A mess of inky scribbles runs down the arm of Lat, an 18-year-old miner-turned-addict. He acquired his tattoo in a drugged-out haze. “It was supposed to be a guitar, a cross, a skull and a woman holding an axe. Like modern art,” he said. “But it’s unfinished because the tattoo artist overdosed.”

In the span of a few short years, Lat progressed from eating raw opium sludge to injecting heroin every night in a cemetery, a hideaway most non-addicts avoid for fear of phantoms. He bottomed out after failing to perform in the mines. His addiction then compelled him to sell off everything of value in his family’s home.

“First I sold our motorbike. Then our TV. At the end, I was bringing plates and spoons to my dealer,” Lat said. “My mother just sits in our empty house and cries all day.”

The lucky addicts end up like Lat: escaping heroin-fueled mines before addiction takes their lives. Like many, he did not quit by choice. He was simply dead broke.

Those who quit out of poverty or sheer self-preservation have to face the same initial trial: overcoming the horrors of withdrawal. “I was shitting blood,” said Marip, who got clean seven years ago. “My bones hurt and my heart was barely pumping. But I would still say withdrawal is the easy part. The hard part is altering your life and your soul.”

Once clean and ready to regain a livelihood, ex-addicts in Kachin State reemerge into a bleak economy. It is hard enough to find work in Myanmar, one of Southeast Asia’s poorest nations.

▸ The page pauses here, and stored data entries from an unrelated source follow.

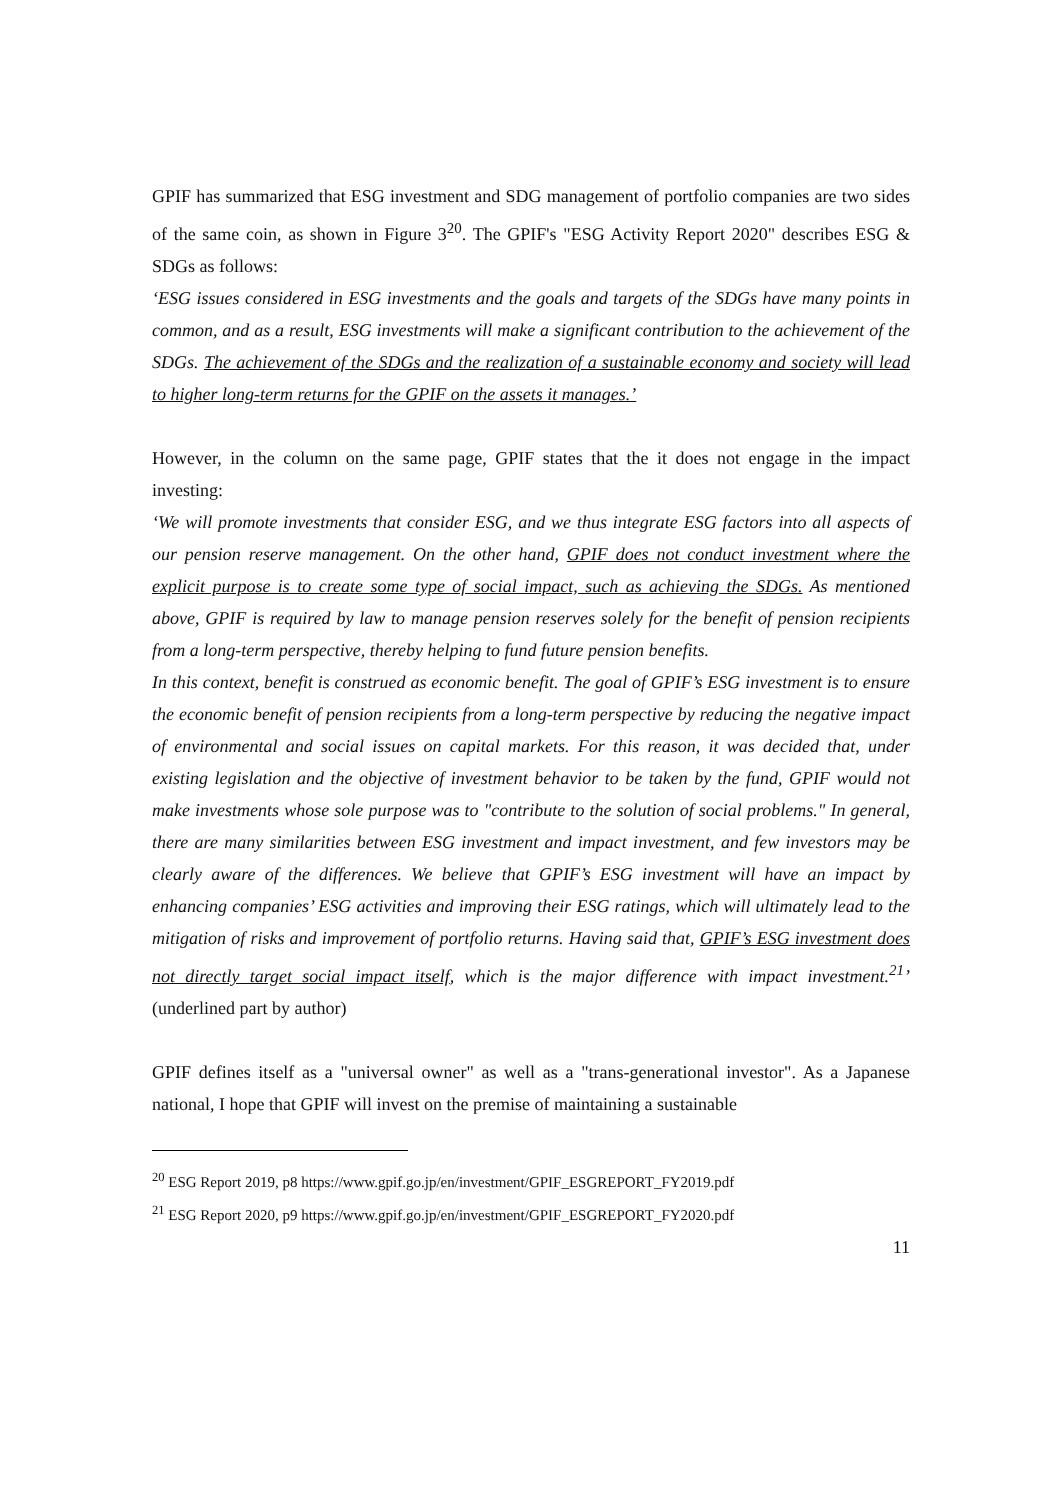GPIF has summarized that ESG investment and SDG management of portfolio companies are two sides of the same coin, as shown in Figure 3<sup>20</sup>. The GPIF's "ESG Activity Report 2020" describes ESG & SDGs as follows:
‘ESG issues considered in ESG investments and the goals and targets of the SDGs have many points in common, and as a result, ESG investments will make a significant contribution to the achievement of the SDGs. The achievement of the SDGs and the realization of a sustainable economy and society will lead to higher long-term returns for the GPIF on the assets it manages.’
However, in the column on the same page, GPIF states that the it does not engage in the impact investing:
‘We will promote investments that consider ESG, and we thus integrate ESG factors into all aspects of our pension reserve management. On the other hand, GPIF does not conduct investment where the explicit purpose is to create some type of social impact, such as achieving the SDGs. As mentioned above, GPIF is required by law to manage pension reserves solely for the benefit of pension recipients from a long-term perspective, thereby helping to fund future pension benefits.
In this context, benefit is construed as economic benefit. The goal of GPIF’s ESG investment is to ensure the economic benefit of pension recipients from a long-term perspective by reducing the negative impact of environmental and social issues on capital markets. For this reason, it was decided that, under existing legislation and the objective of investment behavior to be taken by the fund, GPIF would not make investments whose sole purpose was to "contribute to the solution of social problems." In general, there are many similarities between ESG investment and impact investment, and few investors may be clearly aware of the differences. We believe that GPIF’s ESG investment will have an impact by enhancing companies’ ESG activities and improving their ESG ratings, which will ultimately lead to the mitigation of risks and improvement of portfolio returns. Having said that, GPIF’s ESG investment does not directly target social impact itself, which is the major difference with impact investment.<sup>21</sup>’ (underlined part by author)
GPIF defines itself as a "universal owner" as well as a "trans-generational investor". As a Japanese national, I hope that GPIF will invest on the premise of maintaining a sustainable
<sup>20</sup> ESG Report 2019, p8 https://www.gpif.go.jp/en/investment/GPIF_ESGREPORT_FY2019.pdf
<sup>21</sup> ESG Report 2020, p9 https://www.gpif.go.jp/en/investment/GPIF_ESGREPORT_FY2020.pdf
11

It is doubly hard to make a living in Kachin State, one of its more destitute regions.

The jade industry is a primary employer in Kachin — meaning recovering addicts seeking work are akin to recovering alcoholics in a town where tending bar is the only available job.

Myo Aung, who fled Hpakant to Myitkyina six months ago to kick heroin, is among the thousands of Kachin who face this dilemma. He has seen firsthand how the jade mines chew up lives. The allure of overnight riches drew him into Hpakant. He was regurgitated even poorer, legs lacerated from his time in the quarries, his once-strong arms withered and discolored with track marks.

He is already thinking of descending back into Hpakant’s quarries before the springtime monsoons.

“I don’t know yet how I’ll resist the urge to go back to the syringe,” he said. “I guess I’ll read the Bible.”